**Task goal:** Every entry below should be transcribed exactly; pictures stay out of the copy.

**Exercise materials:**

======

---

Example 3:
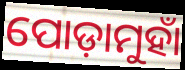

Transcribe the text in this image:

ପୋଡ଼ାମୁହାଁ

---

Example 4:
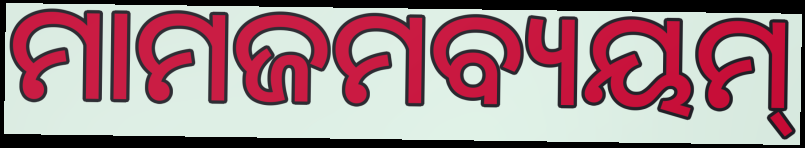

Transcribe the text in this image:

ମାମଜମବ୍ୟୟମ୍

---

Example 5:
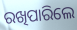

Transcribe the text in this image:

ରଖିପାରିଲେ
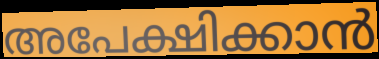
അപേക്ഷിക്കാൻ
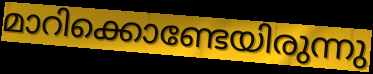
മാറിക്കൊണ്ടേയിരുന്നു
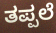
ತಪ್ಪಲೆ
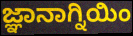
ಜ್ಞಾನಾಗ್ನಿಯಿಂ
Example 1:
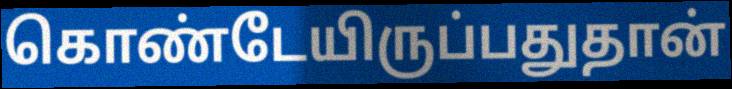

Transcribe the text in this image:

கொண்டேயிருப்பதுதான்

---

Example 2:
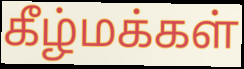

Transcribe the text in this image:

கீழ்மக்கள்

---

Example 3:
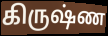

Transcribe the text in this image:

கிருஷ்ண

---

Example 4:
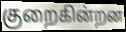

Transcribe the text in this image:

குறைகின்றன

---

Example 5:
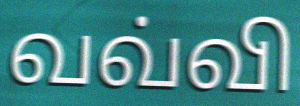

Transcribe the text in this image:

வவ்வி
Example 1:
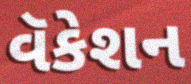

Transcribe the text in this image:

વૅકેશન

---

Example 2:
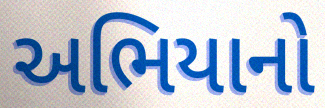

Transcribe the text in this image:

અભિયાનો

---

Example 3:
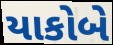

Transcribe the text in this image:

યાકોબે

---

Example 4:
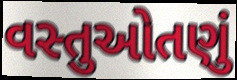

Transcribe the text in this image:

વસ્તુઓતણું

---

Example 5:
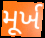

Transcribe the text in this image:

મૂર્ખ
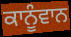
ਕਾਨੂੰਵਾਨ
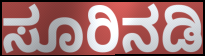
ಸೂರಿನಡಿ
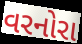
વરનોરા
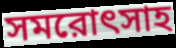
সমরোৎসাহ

======

**Result of this task:**
---

Example 3:

Transcribe the text in this image:

ପୋଡ଼ାମୁହାଁ

---

Example 4:

Transcribe the text in this image:

ମାମଜମବ୍ୟୟମ୍

---

Example 5:

Transcribe the text in this image:

ରଖିପାରିଲେ
അപേക്ഷിക്കാൻ
മാറിക്കൊണ്ടേയിരുന്നു
ತಪ್ಪಲೆ
ಜ್ಞಾನಾಗ್ನಿಯಿಂ
Example 1:

Transcribe the text in this image:

கொண்டேயிருப்பதுதான்

---

Example 2:

Transcribe the text in this image:

கீழ்மக்கள்

---

Example 3:

Transcribe the text in this image:

கிருஷ்ண

---

Example 4:

Transcribe the text in this image:

குறைகின்றன

---

Example 5:

Transcribe the text in this image:

வவ்வி
Example 1:

Transcribe the text in this image:

વૅકેશન

---

Example 2:

Transcribe the text in this image:

અભિયાનો

---

Example 3:

Transcribe the text in this image:

યાકોબે

---

Example 4:

Transcribe the text in this image:

વસ્તુઓતણું

---

Example 5:

Transcribe the text in this image:

મૂર્ખ
ਕਾਨੂੰਵਾਨ
ಸೂರಿನಡಿ
વરનોરા
সমরোৎসাহ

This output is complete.